Отрывок текста
____________

В частности, творчество Боттичелли – одно из доказательств того, что сила не является привлекательной для гуманиста чертой. Это еще у Сенеки было высокомерно сказано: «Сколько бы ни удалось тебе накопить жиру и нарастить мышц, все равно ты не сравняешься ни весом, ни силой с откормленным быком», и сколько же здесь презрения к воинской славе и спортивным свершениям – а гуманисты Возрождения Сенеку любили цитировать. Менее всего портреты гуманистов эпохи Возрождения напоминают образы героев тоталитарных режимов XX века, атлетов Третьего рейха и солдат советского строя. Искусство тоталитарных режимов, воспевая именно воспитание кондотьеров на службе у Родины, ссылалось на наследие античной гармонии и через Античность, будто бы, роднилось с Ренессансом. Это, разумеется, обман. Возрождение училось у Античности, и тоталитарные режимы XX века поглядывали в сторону Античности; это верно. Но герой Возрождения, сколь бы он ни был увлечен греческой философией и культом прекрасного тела, прежде всего – христианин. Гуманисту претит любование мышцами – Микеланджело всю свою энергию потратил на то, чтобы наполнить тела античных атлетов христианским духом. Все эти тупые спортсмены Дейнеки и Брекера не имеют никакого отношения к эстетике Ренессанса, но представляют именно описанных Сенекой откормленных быков, приходящих в неистовство при звуке трубы или охотничьего рожка. Искусство тоталитарных эпох, нерефлексирующее искусство, кондотьерское искусство – никак не связано с гуманизмом; это анти-гуманизм.

Образы героев Боттичелли надменны – нарочно использую этот крайний эпитет, – но они не демонстрируют силы и власти, совсем нет. Это кроткая, неопасная надменность, это даже слабость, но такая обезоруживающая слабость, которая была очевидно явлена в Иисусе.

У Боттичелли даже Марс (см. картину «Венера и Марс») изображен спящим и не особенно могучим. Любовь и интеллектуальное переживание не связаны в представлении Боттичелли с физической силой, а его характерные клубящиеся складки не скрывают мощных тел; это скорее метафора вечно подвижного сознания.

____________

Полученный список
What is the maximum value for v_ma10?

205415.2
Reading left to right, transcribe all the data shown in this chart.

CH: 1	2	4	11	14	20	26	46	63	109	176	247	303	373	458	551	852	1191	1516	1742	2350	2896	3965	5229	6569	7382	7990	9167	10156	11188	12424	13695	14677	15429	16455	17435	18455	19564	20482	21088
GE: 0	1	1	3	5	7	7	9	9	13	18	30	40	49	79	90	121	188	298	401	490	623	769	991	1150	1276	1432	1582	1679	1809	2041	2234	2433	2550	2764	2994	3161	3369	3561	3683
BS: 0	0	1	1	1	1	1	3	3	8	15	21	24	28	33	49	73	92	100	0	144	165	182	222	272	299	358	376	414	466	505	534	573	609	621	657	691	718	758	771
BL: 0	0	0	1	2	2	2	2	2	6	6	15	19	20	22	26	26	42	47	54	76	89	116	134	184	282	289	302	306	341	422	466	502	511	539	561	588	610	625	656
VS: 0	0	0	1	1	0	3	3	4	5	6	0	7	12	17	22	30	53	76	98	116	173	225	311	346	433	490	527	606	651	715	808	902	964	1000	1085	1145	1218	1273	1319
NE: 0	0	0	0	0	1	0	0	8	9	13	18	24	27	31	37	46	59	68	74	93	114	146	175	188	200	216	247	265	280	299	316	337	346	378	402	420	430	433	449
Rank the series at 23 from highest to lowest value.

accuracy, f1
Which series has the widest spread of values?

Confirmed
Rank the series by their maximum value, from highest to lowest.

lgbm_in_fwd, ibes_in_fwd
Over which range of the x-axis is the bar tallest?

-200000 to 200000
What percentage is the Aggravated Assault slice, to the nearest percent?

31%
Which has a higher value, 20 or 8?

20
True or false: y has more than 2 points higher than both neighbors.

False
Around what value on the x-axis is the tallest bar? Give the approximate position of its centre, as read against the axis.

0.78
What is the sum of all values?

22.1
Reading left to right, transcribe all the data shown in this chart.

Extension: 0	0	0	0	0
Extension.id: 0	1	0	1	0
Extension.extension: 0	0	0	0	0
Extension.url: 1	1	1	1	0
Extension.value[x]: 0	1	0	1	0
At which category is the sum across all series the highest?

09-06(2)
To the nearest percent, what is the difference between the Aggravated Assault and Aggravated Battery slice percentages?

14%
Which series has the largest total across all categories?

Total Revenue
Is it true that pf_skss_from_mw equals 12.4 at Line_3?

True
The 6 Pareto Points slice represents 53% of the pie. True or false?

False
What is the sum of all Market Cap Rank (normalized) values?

____________

Задание
Каким изображен Марс на картине «Венера и Марс», если верить отрывку о Боттичелли? Этот список взят из другого источника, не из отрывка о Боттичелли.

Выполненное задание
Спящим и не особенно могучим.